# Giovanni Sgambati



## QuietGuy (Mar 1, 2014)

Check out this composer's Symphony #1





I'd never heard of this composer before. What nice find!
https://en.wikipedia.org/wiki/Giovanni_Sgambati


----------



## KenOC (Mar 7, 2011)

QuietGuy said:


> Check out this composer's Symphony #1
> 
> 
> 
> ...


I have Sgambati's 1st Symphony also, and was surprised how good it was. He was also a well known conductor. A curiosity from the CD booklet: Sgambati conducted the Italian premiere of Beethoven's Eroica...in 1867! 60+ years after it was written. Hard to believe.


----------



## iljajj (Jul 5, 2015)

KenOC said:


> I have Sgambati's 1st Symphony also, and was surprised how good it was. He was also a well known conductor. A curiosity from the CD booklet: Sgambati conducted the Italian premiere of Beethoven's Eroica...in 1867! 60+ years after it was written. Hard to believe.


May that have something to do with the fact that Italy didn't exist before 1859 (or 1866, or 1918, depending which part you're referring to)?

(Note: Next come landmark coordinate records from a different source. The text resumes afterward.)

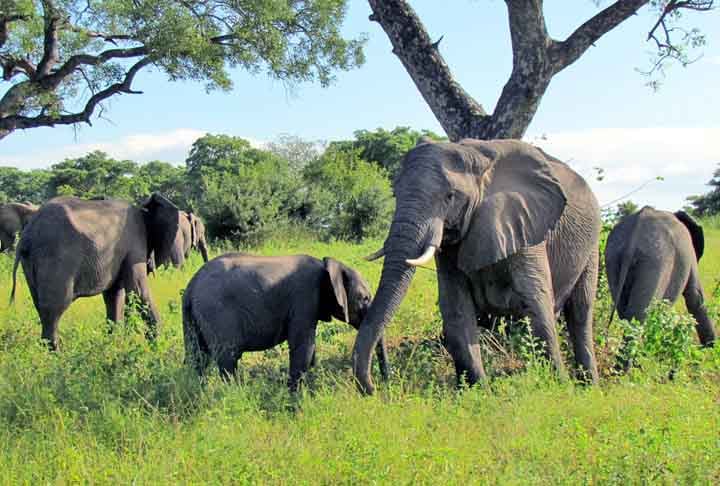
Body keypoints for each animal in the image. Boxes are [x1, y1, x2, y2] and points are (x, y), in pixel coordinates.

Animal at [10, 192, 183, 348]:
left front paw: (113, 346)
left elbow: (113, 296)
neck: (143, 210)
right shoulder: (135, 245)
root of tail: (27, 235)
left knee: (40, 306)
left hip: (31, 260)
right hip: (55, 256)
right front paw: (157, 345)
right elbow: (138, 291)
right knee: (54, 308)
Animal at [183, 252, 390, 390]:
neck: (327, 266)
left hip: (193, 316)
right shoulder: (304, 298)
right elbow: (304, 348)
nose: (377, 389)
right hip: (217, 312)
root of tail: (191, 285)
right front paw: (296, 403)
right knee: (228, 359)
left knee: (197, 358)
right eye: (364, 299)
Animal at [356, 138, 600, 394]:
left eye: (450, 196)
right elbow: (455, 307)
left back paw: (590, 387)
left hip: (592, 248)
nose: (375, 387)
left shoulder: (525, 223)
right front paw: (479, 392)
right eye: (395, 194)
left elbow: (537, 300)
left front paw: (560, 388)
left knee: (580, 312)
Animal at [604, 205, 716, 350]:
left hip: (613, 257)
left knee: (625, 313)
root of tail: (633, 238)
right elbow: (695, 296)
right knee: (639, 315)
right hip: (655, 261)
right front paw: (711, 348)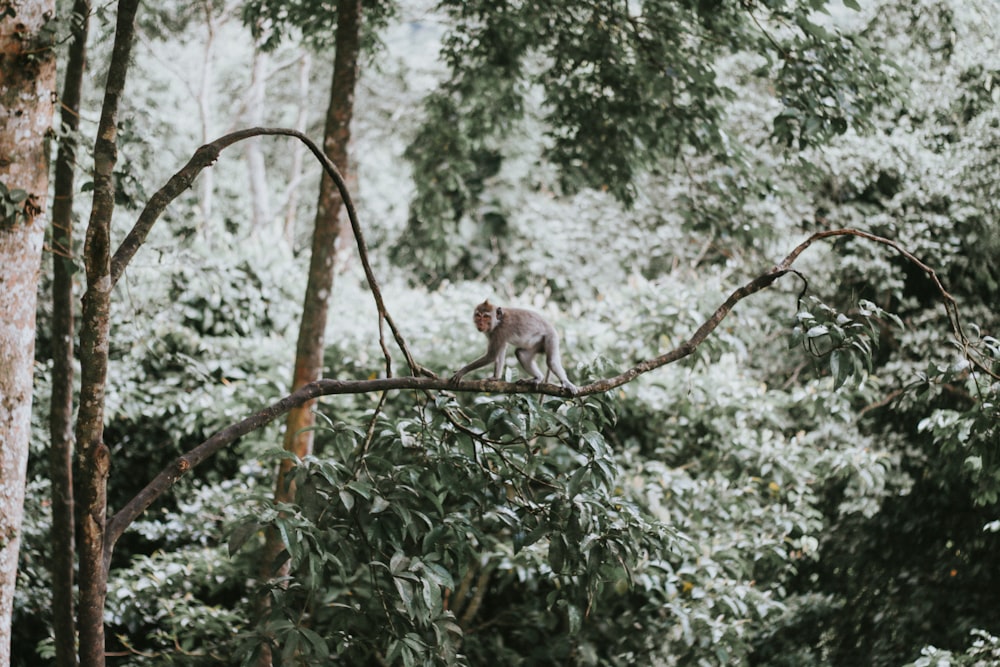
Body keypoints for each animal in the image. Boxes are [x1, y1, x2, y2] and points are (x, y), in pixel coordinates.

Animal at [452, 298, 584, 396]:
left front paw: (462, 371)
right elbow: (500, 353)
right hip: (537, 344)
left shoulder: (500, 331)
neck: (498, 322)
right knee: (521, 354)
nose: (480, 323)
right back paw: (538, 378)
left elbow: (491, 356)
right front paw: (495, 377)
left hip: (551, 337)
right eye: (478, 315)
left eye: (486, 317)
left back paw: (566, 382)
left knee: (551, 362)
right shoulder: (494, 333)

Returning to Sgambati's First: a fine work. The _Second Symphony_ has been recorded too and was included in the March 2015 issue of the Italian magazine _Amadeus_. It is being discussed here: http://www.unsungcomposers.com/forum/index.php?topic=5531.0


----------



## downhillputz (Aug 1, 2015)

Until reading this post, I'd never heard of Sgambati. With genuine sincerity, thank you! Sgambati's First Symphony is shockingly good - it is amazing to me how a composition of this obvious quality has escaped attention. I would put Kalivoda's 5th & 6th symphonies in a similar classification. It's unfathomable to me!


----------